Khandvi is a traditional Gujarati snack. It is known as Suralichi Vadi in Maharashtra. It is a popular Indian snack. These dainty savory little swiss rolls are so soft & melt in the mouth. Khandvi is easily available in mithai shops & also in small snack shops.
To make perfect khandvi, you need to have the right proportion of ingredients, especially the besan (chick pea flour) should be pure & not adulterated. I manage to get pure & fresh besan ka atta as the building next to mine has a flour mill which grinds different grains separately. Secondly, you need to have a lot of patience to stir & achieve the correct thickness of the cooked batter! Above all, you have to work quickly to spread the cooked batter very thinly & evenly.
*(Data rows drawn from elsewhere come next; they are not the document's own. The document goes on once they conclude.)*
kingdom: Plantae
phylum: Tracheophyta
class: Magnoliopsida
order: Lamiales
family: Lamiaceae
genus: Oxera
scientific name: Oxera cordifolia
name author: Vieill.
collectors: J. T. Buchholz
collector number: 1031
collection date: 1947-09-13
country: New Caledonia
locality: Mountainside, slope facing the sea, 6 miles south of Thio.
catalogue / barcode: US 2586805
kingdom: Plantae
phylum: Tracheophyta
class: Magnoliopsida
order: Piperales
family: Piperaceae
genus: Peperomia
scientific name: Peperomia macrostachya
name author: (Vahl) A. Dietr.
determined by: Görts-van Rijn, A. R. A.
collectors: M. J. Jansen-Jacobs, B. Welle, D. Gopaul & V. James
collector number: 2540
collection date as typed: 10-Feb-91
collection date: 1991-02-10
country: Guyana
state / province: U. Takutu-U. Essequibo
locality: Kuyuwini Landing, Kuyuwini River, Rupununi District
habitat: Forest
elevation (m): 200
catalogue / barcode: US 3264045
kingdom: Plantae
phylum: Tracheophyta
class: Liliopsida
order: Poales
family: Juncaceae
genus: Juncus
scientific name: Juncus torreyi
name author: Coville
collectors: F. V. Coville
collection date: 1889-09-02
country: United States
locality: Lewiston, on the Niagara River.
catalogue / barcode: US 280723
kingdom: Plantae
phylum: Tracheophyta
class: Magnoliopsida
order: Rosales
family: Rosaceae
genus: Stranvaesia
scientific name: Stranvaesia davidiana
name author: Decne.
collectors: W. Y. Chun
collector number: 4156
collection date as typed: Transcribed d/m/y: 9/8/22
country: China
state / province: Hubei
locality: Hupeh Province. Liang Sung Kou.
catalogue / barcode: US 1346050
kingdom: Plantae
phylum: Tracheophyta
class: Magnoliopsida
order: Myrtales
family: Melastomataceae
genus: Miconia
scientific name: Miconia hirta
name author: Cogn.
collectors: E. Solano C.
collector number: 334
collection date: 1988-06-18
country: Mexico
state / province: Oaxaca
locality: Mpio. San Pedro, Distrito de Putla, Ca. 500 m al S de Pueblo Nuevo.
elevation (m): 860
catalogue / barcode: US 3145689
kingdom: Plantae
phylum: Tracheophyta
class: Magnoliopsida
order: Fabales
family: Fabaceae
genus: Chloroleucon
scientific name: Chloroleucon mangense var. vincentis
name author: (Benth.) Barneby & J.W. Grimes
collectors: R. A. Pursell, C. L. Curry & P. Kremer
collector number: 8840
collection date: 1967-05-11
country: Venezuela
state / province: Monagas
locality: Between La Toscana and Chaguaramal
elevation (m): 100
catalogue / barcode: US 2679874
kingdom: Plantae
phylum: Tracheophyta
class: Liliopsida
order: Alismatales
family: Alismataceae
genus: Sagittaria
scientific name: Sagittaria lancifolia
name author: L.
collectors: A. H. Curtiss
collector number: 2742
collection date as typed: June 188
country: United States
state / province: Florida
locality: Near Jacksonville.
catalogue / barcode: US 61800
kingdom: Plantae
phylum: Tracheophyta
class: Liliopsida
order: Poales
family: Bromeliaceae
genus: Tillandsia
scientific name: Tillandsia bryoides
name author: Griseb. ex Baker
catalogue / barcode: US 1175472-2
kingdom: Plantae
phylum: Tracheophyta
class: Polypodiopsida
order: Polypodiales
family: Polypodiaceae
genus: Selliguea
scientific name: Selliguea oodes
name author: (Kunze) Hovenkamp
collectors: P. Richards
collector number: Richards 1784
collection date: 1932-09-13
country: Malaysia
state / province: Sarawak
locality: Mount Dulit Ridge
Today’s recipe of Khandviis not very difficult if you focus completely on the process. The ingredients for this preparation are simple & easily available in your very own kitchen. Serve & enjoy this delicious Khandvi/Suralichi Vadi with your family & friends… 😀
Ingredients for the Khandvi/Suralichi Vadi Batter:
- ½ cup Besan (Chick Pea Flour)
- 1 cup thin Buttermilk
- 2-3 pinches Turmeric pwd.
- 1 tbsp. Vegetable Oil
- Salt to taste
- Water as required
For Seasoning :
- ½ tsp. Mustard Seeds
- 1 tsp. Sesame Seeds (optional)
- 1 sprig Curry Leaves
- 2 pinches Hing (Asafoetida)
- 2 fresh Green Chillies (finely chopped)
- 1 tbsp. fresh Coconut (scraped/grated)
- 2 tbsps.fresh Coriander (finely chopped)
- 2 tsp. Vegetable Oil
In a pan/wok, mix together besan, turmeric pwd. & salt.
Add buttermilk & then if required sufficient water, to prepare a thin batter without lumps.
Heat one tablespoon oil & add to the batter. Stir the batter well.
Place the pan on med. heat & keep stirring continuously & vigorously to avoid lump formation.
Cook till the rawness disappears, stirring continuously.
Let it cook for about 7-8 mins.
When done, pour a ladleful of the cooked batter preferably on an inverted steel or aluminium plates.
Spread out the batter evenly & as thin as possible with the back of a large flat spoon.
Use circular outward movements like the way you would for dosas/crepes.
When completely cool, cut into 2 inch wide strips.
Carefully roll each strip. Repeat this process for all plates.
Gently place each rolled up khandvi strip in a serving dish.
For Seasoning :
Sprinkle the scraped coconut & chopped coriander all over khandvi rolls.
Heat a tempering pan with oil till hot. Add mustard seeds, hing, curry leaves & green chillies.
Add sesame seeds & immediately pour the seasoning over the khandvi rolls.
Serve Khandvi/Suralichi Vadi with your favorite chutney & steaming hot cups of tea.